The state had argued against any attorney award, saying that “even though Plaintiff has formally prevailed in this action, his overall degree of success has been very limited,” according to Suddaby’s ruling.

The $1 aside, however, Suddaby said the ADF sought and gained a change in SUNY Albany’s policy on speakers with a religiously based message.

“Plaintiff in this case prompted Defendants to adopt a new policy for SUNY Albany,” the judge concluded.

Suddaby dismissed arguments by the college that policy changes had been in the works since late 2009, declaring that Deferio’s suit “prompted the adoption of a new policy.”

The new policy eliminated a fee for third parties wishing to use the public space on the SUNY campus, only requiring users to fill out forms informing campus officials of their intent to use the spaces.

Suddaby also rejected the state’s argument that since a significant portion of the alliance lawyers’ time was taken up in their work on the preliminary injunction, they shouldn’t be allowed to bill their adversaries for fees and costs.

The state, through Assistant Attorney General Adrienne Kerwin, argued that the Southern District’s ruling in a 2001 case, Espada v. Rosado, 2001 WL 1020549, blocks recovery for attorney fees by the plaintiff for time spent on an unsuccessful preliminary injunction argued in a case where the plaintiff ultimately prevails.

Suddaby, however, said 42 U.S.C. §1988 is clear that a party is entitled to time spent on an unsuccessful motion as long as that motion was related to the case’s successful outcome and was not frivolous.

In Deferio, Suddaby said, the motion for the preliminary injunction only failed because it was rendered moot by the state’s declaration that it had just changed the policy that prompted the motion in the first place.

“Plaintiff’s victorious constitutional claims and his unsuccessful motion for a preliminary injunction arose out of a ‘common core of facts:’ Defendants’ campus policy and actions violating Plaintiff’s First Amendment rights,” the judge wrote in his Jan. 27 ruling. “As a result, the Court finds it appropriate to award attorneys’ fees relating to his unsuccessful motion for preliminary injunction.”

Suddaby revised downward the fees request by the alliance attorneys in other regards, however.

He reduced from 32 hours to 21.4 hours the time lead attorney Jonathan Scruggs sought for making the accounting of legal fees, for instance. The judge said the fee application was not “particularly novel” or contain “complex issues” to justify the higher amount.

The judge similarly reduced the hourly billings for Scruggs and the other attorneys in other aspects of the litigation as excessive.

Scruggs and two other ADF staff attorneys, Nathan Kellum and Philip Vecchio, won fees awards as did paralegal Michael Kane.

The judge’s award also included $2,258 in costs sought by ADF.

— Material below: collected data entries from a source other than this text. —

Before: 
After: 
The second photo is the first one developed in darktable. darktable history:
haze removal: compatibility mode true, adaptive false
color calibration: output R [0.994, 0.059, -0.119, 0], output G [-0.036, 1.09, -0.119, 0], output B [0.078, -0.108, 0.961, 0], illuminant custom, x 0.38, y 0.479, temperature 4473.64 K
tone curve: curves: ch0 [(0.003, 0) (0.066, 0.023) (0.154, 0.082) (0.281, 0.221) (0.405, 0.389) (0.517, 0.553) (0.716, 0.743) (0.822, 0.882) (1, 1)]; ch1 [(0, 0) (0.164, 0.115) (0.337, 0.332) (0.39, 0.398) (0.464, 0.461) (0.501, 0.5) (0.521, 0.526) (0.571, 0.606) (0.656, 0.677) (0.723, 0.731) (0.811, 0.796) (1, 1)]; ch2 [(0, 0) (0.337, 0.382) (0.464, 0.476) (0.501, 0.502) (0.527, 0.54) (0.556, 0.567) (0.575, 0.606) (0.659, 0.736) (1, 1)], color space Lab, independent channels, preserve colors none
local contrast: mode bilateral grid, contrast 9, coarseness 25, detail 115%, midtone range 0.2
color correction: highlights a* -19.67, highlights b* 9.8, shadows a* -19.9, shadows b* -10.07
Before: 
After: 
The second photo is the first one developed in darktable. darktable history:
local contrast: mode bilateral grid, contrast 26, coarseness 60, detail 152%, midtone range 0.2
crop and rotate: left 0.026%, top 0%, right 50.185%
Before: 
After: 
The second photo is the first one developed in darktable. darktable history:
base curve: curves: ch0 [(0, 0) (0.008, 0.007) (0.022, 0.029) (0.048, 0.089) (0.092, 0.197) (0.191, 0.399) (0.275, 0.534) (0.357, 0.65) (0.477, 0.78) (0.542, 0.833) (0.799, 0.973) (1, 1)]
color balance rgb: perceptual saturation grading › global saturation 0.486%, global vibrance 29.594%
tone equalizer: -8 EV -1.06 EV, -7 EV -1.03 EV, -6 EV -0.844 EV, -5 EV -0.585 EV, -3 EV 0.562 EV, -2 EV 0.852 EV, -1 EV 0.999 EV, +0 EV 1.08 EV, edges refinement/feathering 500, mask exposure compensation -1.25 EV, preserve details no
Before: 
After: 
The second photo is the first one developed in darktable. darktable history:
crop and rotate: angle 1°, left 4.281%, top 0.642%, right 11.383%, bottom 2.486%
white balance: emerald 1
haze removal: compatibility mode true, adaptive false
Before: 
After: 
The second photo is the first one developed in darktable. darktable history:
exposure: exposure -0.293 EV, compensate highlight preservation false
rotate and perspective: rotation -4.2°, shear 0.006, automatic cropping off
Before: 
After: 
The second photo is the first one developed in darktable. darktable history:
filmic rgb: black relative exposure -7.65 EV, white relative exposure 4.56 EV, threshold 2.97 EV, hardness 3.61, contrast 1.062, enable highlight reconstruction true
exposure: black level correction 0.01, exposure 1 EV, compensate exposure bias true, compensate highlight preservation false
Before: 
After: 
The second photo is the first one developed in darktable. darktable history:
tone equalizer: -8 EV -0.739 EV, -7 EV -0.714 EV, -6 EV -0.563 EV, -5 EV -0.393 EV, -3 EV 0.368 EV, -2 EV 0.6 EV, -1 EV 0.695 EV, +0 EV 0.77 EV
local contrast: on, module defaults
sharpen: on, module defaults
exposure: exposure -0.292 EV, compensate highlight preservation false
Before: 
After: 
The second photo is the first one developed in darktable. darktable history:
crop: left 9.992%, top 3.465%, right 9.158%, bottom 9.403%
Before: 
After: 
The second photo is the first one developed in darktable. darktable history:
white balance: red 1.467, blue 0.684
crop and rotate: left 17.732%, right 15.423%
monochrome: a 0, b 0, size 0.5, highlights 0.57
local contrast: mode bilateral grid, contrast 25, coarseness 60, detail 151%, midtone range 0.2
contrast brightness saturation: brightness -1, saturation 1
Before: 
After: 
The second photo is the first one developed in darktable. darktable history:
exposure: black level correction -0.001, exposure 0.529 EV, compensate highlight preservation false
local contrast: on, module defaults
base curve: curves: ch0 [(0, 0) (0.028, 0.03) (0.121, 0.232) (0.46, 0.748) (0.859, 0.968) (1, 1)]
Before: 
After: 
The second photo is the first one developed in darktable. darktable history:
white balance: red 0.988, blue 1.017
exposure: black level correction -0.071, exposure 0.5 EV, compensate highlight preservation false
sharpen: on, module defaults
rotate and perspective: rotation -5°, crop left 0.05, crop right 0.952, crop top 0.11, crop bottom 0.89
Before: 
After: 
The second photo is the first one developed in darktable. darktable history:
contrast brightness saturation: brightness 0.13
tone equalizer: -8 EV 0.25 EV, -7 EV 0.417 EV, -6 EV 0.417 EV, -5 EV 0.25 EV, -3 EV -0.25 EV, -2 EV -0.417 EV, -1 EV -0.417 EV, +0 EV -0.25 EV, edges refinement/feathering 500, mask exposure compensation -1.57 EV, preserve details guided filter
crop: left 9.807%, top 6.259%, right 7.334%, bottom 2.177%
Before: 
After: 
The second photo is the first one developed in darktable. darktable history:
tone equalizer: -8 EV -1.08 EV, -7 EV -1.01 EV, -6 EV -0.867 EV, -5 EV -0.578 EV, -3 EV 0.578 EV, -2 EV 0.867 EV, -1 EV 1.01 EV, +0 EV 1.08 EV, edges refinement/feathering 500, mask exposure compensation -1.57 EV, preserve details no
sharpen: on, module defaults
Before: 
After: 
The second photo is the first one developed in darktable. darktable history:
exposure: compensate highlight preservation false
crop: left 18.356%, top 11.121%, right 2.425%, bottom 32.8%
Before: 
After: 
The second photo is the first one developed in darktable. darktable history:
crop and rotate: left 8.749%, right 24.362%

The Alliance Defending Freedom was founded in 1994 by members of conservative Christian groups. The group, formerly known as the Alliance Defense Fund, states as its mission to “keep the door open for the spread of the Gospel by transforming the legal system and advocating for religious liberty, the sanctity of life and marriage and family” (NYLJ, Feb. 3, 2009).

In New York, the group successfully defended the plaintiffs in Good News Club v. Milford Central School District, 533 U.S. 98 (2001), a case that struck down a New York school district’s denial of the use of a public school facility by a Christian group based on its religious message.

Scruggs said in an interview Tuesday that the fee awards will go to the group and not the employees personally.

But he said money was not the point of the litigation.

“It was about applying an unconstitutional policy to prevent someone from exercising their free-speech rights,” Scruggs said “That was our major goal, to restore the rights of our plaintiff.”

Scruggs said he had no doubt that the college changed its policy in 2011 in response to its pending suit.

“We thought the policy was unconstitutional and we thought it was going to be changed, either by court order or by some other means,” Scruggs said.

The state did not respond to a request for comment.